Book Clubs and Cookbooks

Posted by carol
Looking for a way to spice up your summer book club gatherings? Jamie Layton offers an appetizing alternative to the usual discussion fare...

Every year, for whatever reason, the combination of summer heat and beach chair reading sends me straight to the food writing shelves. By the end of a typical summer I've added several new titles to my collection in addition to a stack of cooking magazines accumulated in the bottom of my beach bag. I can't decide if cooking vicariously through others is what appeals to me, or if the fresh ingredients of summer inspire me to at least think about trying my hand a bit more in the kitchen or if I just prefer to read about other people slaving away in hot kitchens while I toil away by the pool.

What I do know is that books like Michael Ruhlman's The Making of a Chef, The Soul of a Chef and The Reach of a Chef, Ruth Reichl's essays, Kathleen Flinn's memoir The Sharper Your Knife, the Less You Cry and Dave Shalleck's Mediterranean Summer, authors like Michael Pollan and Barbara Kingsolver who render advice on how to eat better for you and the planet...these are all summertime brain candy for me, and I've found the genre to be a good seasonal match for my book group as well!

A dilemma facing many book group participants is hit full on as summer nears and they start gazing at the pile of titles they've been saving up for their personal "summer reading list." Add to it three months of book club selections and many are left feeling as if their summer will be all work and no play. While I am the first to admit that for a true reader very few books can ever truly be considered "work," I'm pretty sure y'all know what I'm getting at: you're in the middle of a great book. and suddenly you realize that you have to read your book group pick by next Monday!
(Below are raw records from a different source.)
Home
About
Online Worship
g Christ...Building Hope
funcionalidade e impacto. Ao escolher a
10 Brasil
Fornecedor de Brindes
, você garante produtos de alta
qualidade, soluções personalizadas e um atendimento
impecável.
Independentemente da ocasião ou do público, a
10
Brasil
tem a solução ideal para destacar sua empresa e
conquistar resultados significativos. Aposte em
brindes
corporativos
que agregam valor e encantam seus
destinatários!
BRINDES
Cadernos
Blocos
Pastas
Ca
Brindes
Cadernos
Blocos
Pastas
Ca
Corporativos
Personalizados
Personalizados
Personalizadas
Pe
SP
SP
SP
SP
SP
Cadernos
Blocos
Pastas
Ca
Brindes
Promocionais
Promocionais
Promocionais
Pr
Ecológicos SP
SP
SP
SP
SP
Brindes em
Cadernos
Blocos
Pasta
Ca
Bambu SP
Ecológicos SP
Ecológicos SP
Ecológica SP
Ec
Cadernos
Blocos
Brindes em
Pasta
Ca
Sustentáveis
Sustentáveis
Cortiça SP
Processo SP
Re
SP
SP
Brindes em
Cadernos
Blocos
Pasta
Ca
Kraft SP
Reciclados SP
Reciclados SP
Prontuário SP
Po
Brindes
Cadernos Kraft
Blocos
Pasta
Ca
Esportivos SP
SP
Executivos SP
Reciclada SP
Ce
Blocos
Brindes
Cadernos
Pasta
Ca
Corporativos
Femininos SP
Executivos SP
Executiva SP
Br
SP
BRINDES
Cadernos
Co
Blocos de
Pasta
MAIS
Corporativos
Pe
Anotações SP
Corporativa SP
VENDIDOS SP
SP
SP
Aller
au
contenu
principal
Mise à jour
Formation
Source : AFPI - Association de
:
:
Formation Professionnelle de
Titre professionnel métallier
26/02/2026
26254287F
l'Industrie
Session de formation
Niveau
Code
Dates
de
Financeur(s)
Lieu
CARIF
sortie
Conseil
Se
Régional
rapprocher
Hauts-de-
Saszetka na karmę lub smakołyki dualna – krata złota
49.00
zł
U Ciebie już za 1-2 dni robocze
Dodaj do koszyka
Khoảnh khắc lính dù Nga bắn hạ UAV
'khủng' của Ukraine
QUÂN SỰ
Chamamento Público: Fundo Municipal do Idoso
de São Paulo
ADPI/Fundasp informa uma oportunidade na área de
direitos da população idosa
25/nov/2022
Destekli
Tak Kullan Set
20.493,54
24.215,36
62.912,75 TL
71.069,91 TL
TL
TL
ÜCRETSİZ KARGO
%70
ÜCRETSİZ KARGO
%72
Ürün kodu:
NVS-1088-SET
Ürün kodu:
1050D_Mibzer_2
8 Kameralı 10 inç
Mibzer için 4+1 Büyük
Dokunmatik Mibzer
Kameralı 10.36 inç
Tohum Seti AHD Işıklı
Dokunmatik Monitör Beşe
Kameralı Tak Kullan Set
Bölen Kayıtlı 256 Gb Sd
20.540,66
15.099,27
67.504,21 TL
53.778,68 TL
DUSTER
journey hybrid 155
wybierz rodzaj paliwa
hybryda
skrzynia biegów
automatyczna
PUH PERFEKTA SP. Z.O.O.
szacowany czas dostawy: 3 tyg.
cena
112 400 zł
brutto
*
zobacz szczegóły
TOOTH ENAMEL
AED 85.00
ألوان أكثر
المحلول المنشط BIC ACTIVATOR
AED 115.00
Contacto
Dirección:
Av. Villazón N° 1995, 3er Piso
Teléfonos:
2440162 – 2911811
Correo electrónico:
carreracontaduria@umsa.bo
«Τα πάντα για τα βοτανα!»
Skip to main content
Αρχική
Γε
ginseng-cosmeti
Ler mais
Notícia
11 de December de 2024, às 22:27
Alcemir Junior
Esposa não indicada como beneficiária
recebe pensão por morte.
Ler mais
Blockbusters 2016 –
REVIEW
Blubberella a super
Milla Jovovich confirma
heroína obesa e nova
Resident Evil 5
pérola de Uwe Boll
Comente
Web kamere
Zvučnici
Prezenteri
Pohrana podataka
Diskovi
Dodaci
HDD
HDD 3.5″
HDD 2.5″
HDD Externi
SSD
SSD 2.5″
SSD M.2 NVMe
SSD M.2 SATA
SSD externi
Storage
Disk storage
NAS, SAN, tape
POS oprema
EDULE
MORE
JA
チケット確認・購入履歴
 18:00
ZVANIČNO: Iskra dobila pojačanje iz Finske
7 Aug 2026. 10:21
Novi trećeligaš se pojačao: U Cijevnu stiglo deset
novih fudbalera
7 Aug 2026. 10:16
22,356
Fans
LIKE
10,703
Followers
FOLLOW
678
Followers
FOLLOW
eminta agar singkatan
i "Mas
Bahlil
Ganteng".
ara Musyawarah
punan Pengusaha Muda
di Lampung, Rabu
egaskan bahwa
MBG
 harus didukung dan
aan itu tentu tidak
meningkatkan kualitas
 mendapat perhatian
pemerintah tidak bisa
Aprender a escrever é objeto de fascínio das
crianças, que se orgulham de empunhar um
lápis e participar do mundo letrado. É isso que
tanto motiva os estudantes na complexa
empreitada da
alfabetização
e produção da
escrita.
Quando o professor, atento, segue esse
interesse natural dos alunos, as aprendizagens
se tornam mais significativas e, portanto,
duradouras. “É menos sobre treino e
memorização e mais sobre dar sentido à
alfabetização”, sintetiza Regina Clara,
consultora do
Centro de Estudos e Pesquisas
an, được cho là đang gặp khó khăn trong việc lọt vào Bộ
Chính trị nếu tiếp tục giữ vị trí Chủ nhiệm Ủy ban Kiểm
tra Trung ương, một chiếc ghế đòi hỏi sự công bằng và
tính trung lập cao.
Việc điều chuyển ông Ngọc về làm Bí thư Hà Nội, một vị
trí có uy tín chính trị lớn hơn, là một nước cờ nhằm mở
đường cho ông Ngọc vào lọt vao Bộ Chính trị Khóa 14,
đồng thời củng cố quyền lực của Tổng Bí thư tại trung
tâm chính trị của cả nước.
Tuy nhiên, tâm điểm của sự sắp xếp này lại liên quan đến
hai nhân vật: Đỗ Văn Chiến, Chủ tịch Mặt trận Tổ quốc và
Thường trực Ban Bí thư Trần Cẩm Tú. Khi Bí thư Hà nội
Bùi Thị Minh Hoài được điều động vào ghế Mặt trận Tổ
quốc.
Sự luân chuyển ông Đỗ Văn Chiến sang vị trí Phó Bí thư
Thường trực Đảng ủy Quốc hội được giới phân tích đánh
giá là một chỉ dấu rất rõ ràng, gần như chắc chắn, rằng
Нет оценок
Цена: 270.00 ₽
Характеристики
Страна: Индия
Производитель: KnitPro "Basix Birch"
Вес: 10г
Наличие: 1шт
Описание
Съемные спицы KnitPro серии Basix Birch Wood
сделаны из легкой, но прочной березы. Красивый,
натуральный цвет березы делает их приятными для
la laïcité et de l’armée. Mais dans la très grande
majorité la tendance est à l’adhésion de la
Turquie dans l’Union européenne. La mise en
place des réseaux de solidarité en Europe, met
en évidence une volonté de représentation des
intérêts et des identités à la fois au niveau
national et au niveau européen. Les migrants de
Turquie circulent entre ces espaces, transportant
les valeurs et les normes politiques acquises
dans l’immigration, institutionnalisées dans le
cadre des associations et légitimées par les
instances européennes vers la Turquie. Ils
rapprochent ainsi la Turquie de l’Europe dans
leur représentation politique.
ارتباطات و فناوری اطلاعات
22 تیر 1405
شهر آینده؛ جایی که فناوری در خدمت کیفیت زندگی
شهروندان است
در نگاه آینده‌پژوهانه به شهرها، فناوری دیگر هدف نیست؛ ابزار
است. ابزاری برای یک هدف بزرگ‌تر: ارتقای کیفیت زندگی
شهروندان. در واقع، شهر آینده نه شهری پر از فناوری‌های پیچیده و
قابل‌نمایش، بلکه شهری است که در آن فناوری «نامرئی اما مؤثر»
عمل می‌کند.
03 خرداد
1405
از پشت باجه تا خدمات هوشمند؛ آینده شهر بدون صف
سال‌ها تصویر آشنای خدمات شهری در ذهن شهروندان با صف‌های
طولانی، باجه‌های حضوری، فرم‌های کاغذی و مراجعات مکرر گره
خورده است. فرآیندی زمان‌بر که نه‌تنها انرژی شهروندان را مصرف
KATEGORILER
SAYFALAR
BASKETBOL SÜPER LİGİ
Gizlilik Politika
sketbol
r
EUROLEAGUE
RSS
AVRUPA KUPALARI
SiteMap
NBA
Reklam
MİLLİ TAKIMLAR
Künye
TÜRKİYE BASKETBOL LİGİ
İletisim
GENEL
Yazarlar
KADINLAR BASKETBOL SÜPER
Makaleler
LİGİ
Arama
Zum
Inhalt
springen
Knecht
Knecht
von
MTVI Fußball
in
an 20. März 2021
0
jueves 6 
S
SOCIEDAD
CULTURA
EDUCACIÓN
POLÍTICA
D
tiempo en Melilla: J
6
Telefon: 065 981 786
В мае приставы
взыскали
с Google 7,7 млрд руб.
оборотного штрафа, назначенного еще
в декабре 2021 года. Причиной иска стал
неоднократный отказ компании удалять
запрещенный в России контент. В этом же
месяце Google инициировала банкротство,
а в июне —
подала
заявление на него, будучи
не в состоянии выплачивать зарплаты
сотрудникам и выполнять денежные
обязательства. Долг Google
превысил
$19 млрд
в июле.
Here's an idea which allows plenty of time for personal reading while still enjoying summer with the club. One summer, our June selection was a shorter read that didn't take anybody much time. Then in July, instead of having an "official" book for the month, we held a cookbook discussion. Everyone brought both their favorite cookbook and a dish from the same. We had a wonderful spread, plenty of time to eat, drink, socialize (our meetings are typically very book oriented) and when we did gather as a group, each member got a chance to tell the reason behind why they brought the cookbook they did. We heard some beautiful stories and found some new "must haves" for our own kitchen shelves!

Our book for August was also relatively short so, in essence, people had about six weeks off during the summer to read whatever they wanted; it was a refreshing break for all. While cookbooks worked great for us, you could also have everyone bring whatever else they've been reading lately or their favorite travel book. Most any genre works as long as your members understand that you're asking them to bring something they've already read. Otherwise, no break!

Any reader can get burned out, and if a book club member is left feeling like they don't have enough time for reading on their own you run the risk of losing that member. Everybody needs a vacation, and giving your club one without losing the continuity of a monthly meeting is a perfect way to keep your members interested, inspired and invigorated. (And to give credit where credit is due, I did get the original "cookbook meeting" idea from the WADWCC Book & Movie Club at Duck Woods Country Club.)

Now if you'll excuse me, I have three back issues of Cooking Light, The Omnivore's Dilemma and Eat, Pray, Love waiting for me back at the beach. Bon Appetit! (And happy reading!)